::: Data provided :::
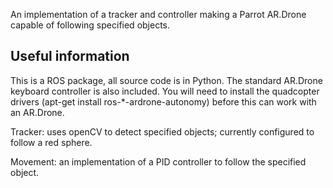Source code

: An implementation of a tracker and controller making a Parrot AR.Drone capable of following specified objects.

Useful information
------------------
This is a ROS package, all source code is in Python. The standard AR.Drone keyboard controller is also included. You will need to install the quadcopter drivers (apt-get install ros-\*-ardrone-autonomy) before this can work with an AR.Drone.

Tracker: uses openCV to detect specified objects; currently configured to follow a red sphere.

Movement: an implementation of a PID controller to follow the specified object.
:::
::: Data provided :::
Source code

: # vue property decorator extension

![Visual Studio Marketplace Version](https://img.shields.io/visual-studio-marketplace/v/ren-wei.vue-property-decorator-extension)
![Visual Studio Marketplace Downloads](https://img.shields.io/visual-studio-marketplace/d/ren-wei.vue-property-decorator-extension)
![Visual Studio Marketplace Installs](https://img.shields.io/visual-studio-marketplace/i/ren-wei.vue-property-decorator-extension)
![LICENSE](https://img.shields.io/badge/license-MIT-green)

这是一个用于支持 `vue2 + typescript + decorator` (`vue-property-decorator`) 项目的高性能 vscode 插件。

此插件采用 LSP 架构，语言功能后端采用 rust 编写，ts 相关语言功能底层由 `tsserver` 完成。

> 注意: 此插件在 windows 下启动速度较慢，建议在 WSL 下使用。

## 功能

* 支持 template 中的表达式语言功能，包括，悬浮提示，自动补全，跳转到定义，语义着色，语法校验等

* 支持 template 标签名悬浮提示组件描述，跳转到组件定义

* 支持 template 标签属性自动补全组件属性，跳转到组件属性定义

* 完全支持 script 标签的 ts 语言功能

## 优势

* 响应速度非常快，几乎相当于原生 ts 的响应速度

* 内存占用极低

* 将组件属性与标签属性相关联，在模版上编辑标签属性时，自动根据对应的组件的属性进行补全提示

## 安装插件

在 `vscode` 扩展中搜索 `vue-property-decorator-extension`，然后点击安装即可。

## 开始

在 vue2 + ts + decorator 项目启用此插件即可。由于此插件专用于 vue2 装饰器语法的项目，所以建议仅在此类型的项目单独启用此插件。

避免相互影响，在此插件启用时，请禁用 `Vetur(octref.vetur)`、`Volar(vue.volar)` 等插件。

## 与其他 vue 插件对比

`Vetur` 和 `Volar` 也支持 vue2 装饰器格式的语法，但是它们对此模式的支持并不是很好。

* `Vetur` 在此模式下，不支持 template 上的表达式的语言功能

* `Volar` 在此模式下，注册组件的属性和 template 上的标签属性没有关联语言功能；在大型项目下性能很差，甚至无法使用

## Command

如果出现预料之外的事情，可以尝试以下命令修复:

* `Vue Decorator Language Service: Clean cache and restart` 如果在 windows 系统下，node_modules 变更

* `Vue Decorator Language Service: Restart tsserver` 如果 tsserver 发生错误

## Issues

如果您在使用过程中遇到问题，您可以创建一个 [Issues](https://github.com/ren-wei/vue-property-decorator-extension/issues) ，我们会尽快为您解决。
:::
● **Task directions**
From the material above, set down exactly the lines starting at the one with "标签的 ts 语言功能" and ending at the one with "在 vue2 + ts", end lines included.

● **Solution**
* 完全支持 script 标签的 ts 语言功能

## 优势

* 响应速度非常快，几乎相当于原生 ts 的响应速度

* 内存占用极低

* 将组件属性与标签属性相关联，在模版上编辑标签属性时，自动根据对应的组件的属性进行补全提示

## 安装插件

在 `vscode` 扩展中搜索 `vue-property-decorator-extension`，然后点击安装即可。

## 开始

在 vue2 + ts + decorator 项目启用此插件即可。由于此插件专用于 vue2 装饰器语法的项目，所以建议仅在此类型的项目单独启用此插件。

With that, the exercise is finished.